There is no limit to buying tax-free investments. Individuals can purchase as many investments to save tax as they want. However, it is important to note that there is a certain limit of tax deduction which needs to be maintained while claiming tax benefits.
Is there any maximum limit of investment under section 80c?
Yes, Section 80C of the Income Tax Act, 1961 set a maximum limit of investment at INR 1,50,000 from the total taxable income of the insured.
How to reduce tax legally?
To reduce tax legally, one must invest in the various government approved tax-free investment instruments.

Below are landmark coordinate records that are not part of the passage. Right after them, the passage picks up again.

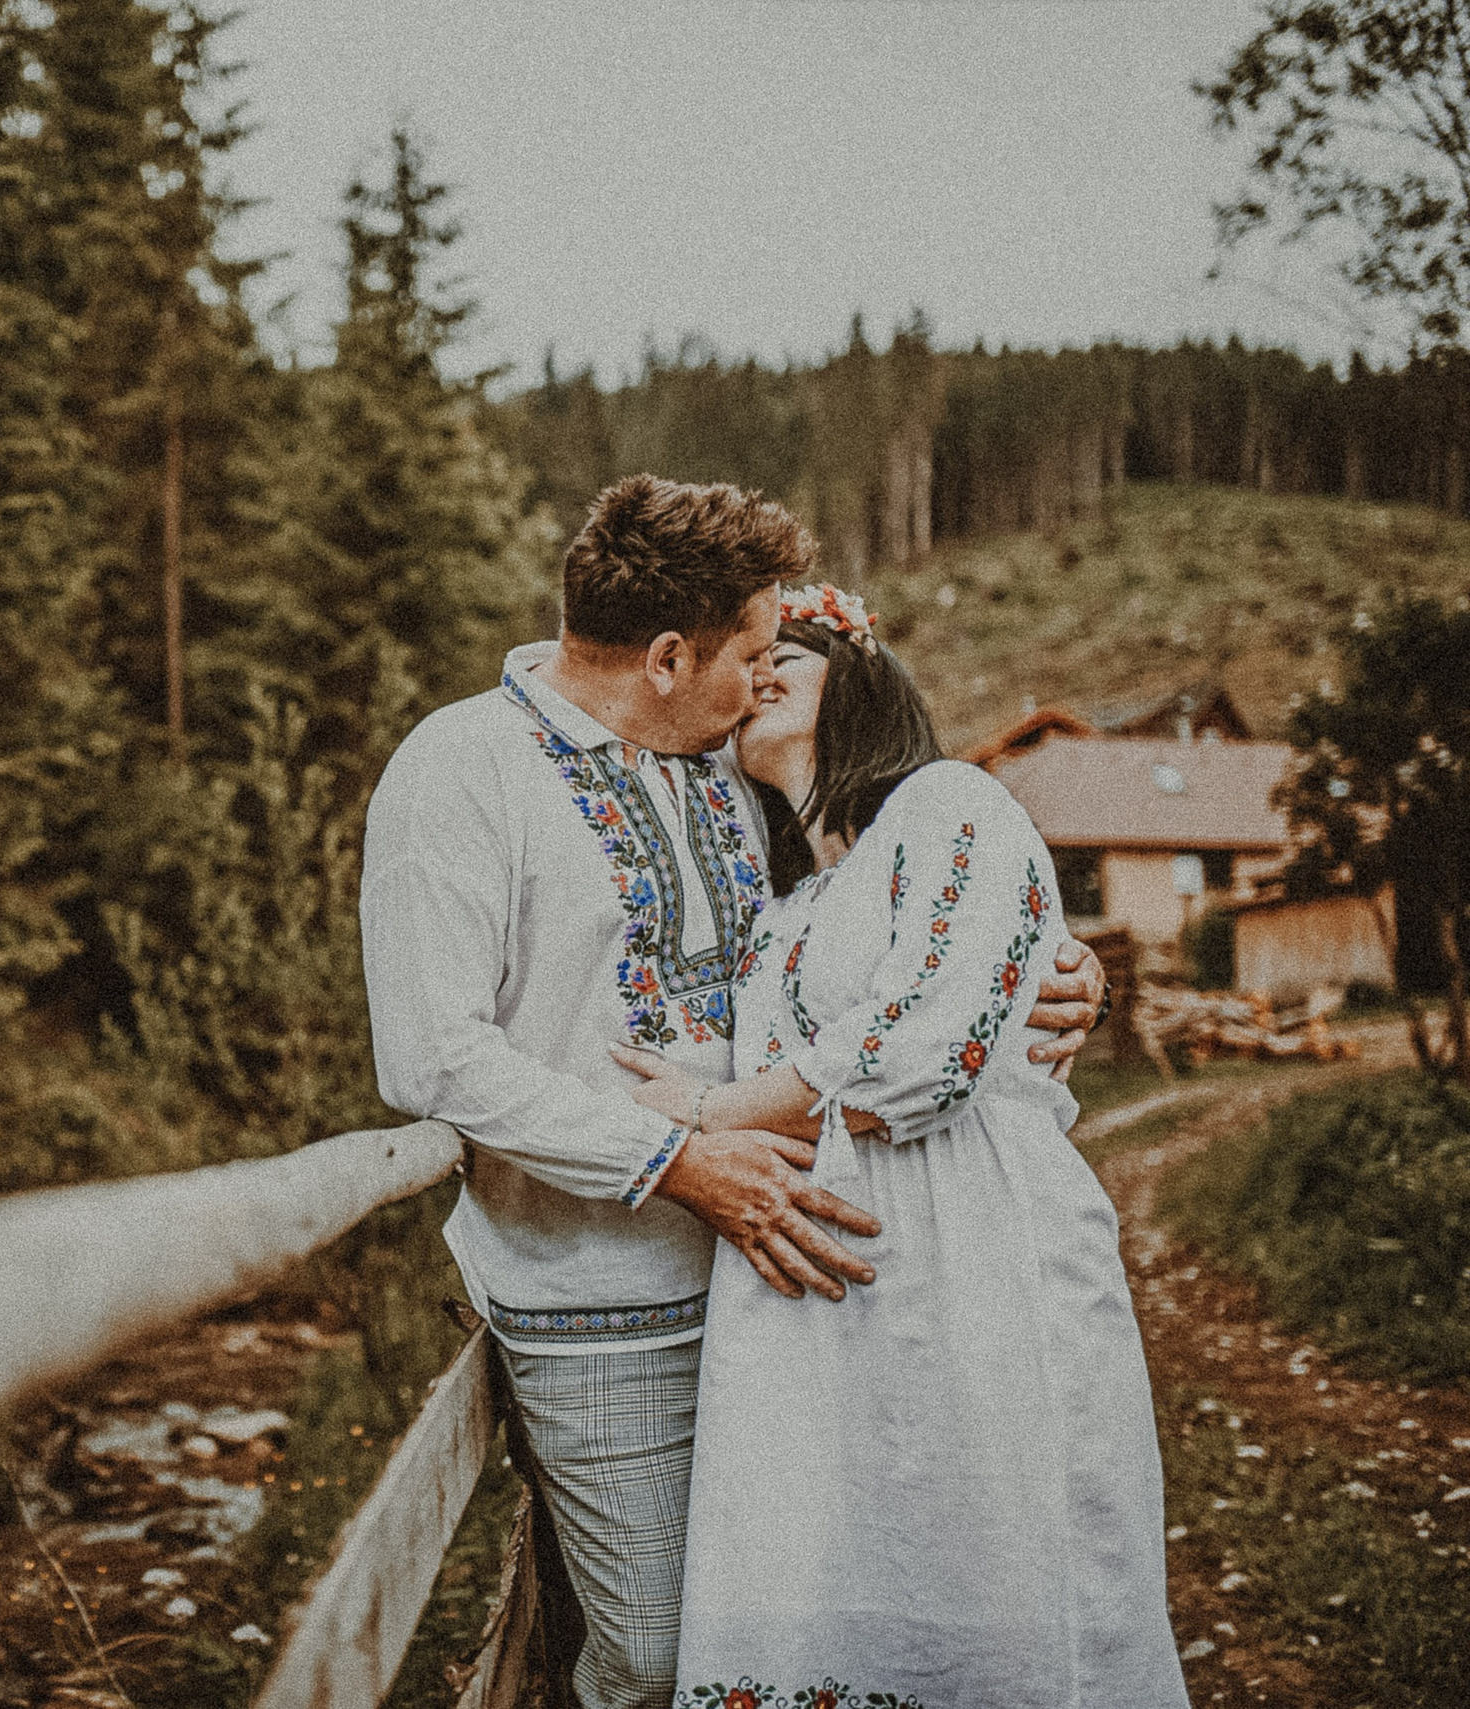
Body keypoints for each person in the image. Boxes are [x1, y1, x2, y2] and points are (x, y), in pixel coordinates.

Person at [359, 476, 1107, 1709]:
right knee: (659, 1664)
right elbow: (431, 1055)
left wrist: (1051, 973)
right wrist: (674, 1162)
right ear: (665, 656)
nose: (764, 679)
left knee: (813, 1639)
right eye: (753, 653)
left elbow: (872, 942)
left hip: (795, 1295)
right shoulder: (462, 769)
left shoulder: (729, 778)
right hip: (609, 1298)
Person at [618, 584, 1188, 1709]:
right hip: (809, 1286)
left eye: (796, 650)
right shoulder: (779, 911)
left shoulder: (949, 806)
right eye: (748, 659)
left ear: (866, 674)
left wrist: (703, 1112)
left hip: (969, 1249)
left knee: (991, 1556)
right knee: (830, 1559)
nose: (763, 671)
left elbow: (923, 1049)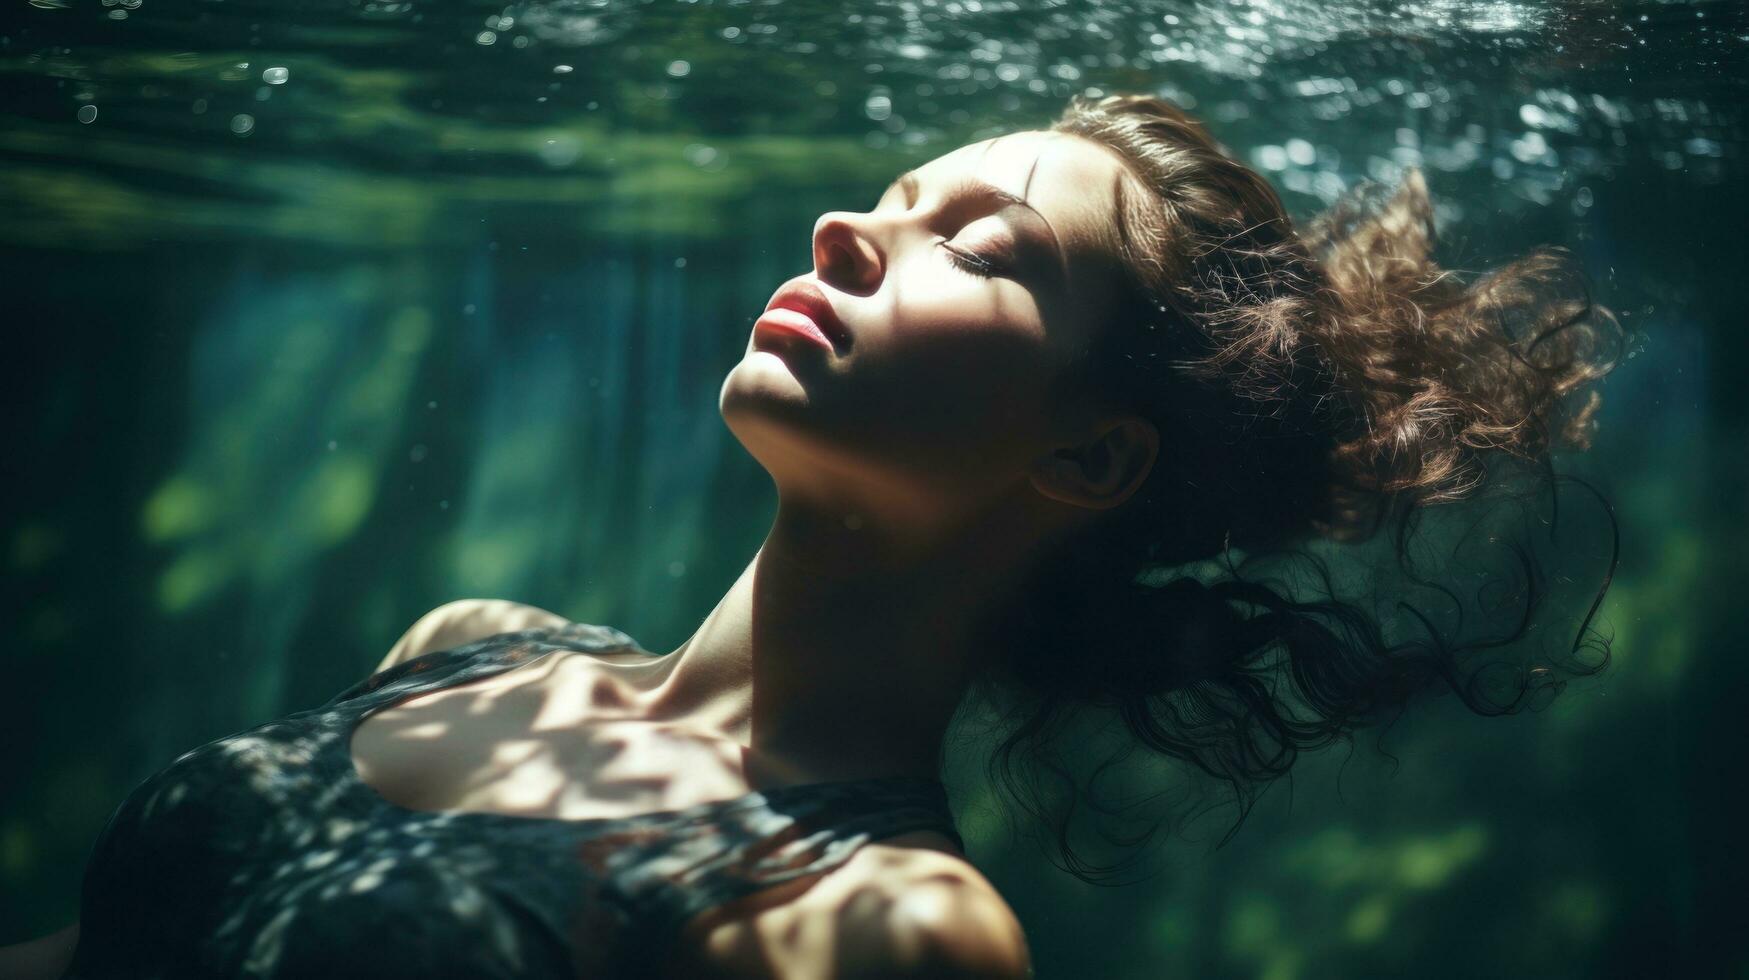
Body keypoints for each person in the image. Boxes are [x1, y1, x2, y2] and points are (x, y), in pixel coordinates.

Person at [6, 92, 1619, 979]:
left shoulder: (888, 930)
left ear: (1088, 453)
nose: (851, 224)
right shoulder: (468, 646)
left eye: (975, 244)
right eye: (894, 194)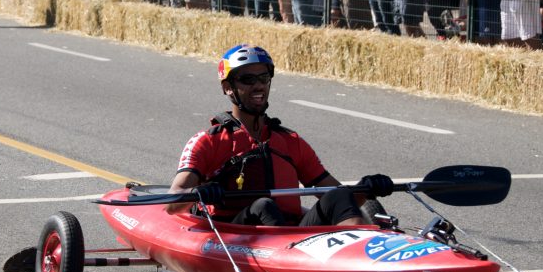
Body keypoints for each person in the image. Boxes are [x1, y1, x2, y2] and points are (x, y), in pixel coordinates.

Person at [168, 45, 393, 226]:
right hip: (235, 233)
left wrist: (367, 187)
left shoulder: (289, 141)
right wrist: (197, 192)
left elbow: (344, 201)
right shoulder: (209, 141)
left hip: (292, 238)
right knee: (263, 206)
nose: (259, 86)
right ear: (228, 87)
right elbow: (173, 202)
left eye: (264, 78)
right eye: (248, 80)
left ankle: (360, 260)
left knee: (338, 195)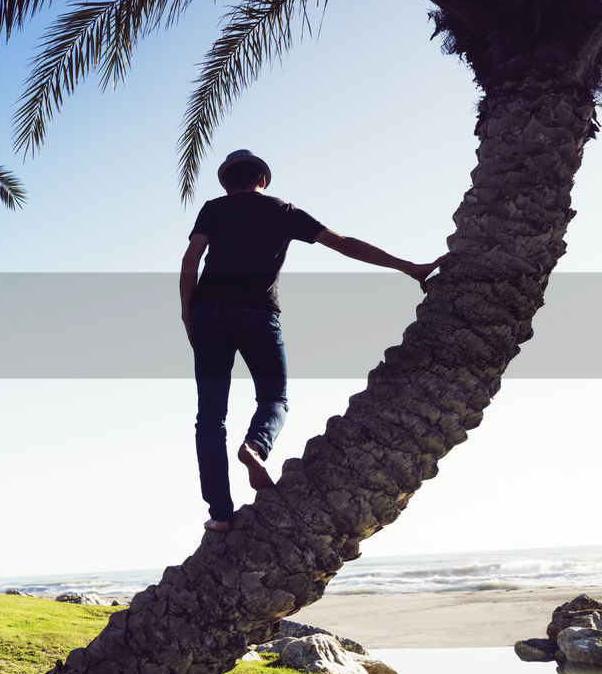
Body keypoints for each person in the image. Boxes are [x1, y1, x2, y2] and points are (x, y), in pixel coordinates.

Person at [180, 149, 441, 533]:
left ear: (226, 184)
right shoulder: (283, 211)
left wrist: (188, 313)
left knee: (211, 419)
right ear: (263, 180)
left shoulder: (213, 209)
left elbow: (191, 260)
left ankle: (220, 515)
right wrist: (408, 266)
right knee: (274, 399)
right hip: (259, 315)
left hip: (209, 314)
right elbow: (345, 243)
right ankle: (256, 445)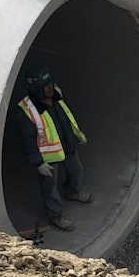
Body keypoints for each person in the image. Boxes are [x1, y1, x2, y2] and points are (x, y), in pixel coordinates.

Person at [14, 65, 93, 231]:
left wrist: (76, 136)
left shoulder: (56, 95)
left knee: (76, 172)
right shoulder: (27, 111)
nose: (50, 89)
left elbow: (66, 118)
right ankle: (56, 215)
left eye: (51, 84)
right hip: (49, 157)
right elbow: (27, 141)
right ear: (35, 89)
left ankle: (72, 191)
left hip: (67, 146)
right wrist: (38, 163)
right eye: (46, 87)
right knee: (50, 187)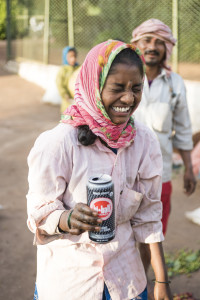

Can I reduce my taxable income? How?
Below are few ways to reduce taxable income in India:
Invest in instruments allowing tax deduction that are listed under Section 80C of Income Tax Act
Claim the tax deduction investments to save on tax
If you have a home loan, avail tax deduction on it
Death benefit or maturity benefit amounts received under Life Insurance plans are exempted from tax
Section 80D of income tax allows a portion of health insurance to be exempted from tax. Further, premiums paid for senior citizens health insurance also come under tax deduction.
What tax exemptions are available in India?
The Income Tax Act allows several tax exemptions and deductions to taxpayers including deductions under Section 80C and Section 80D, standard deductions, house rent allowance, leave travel allowance and so on.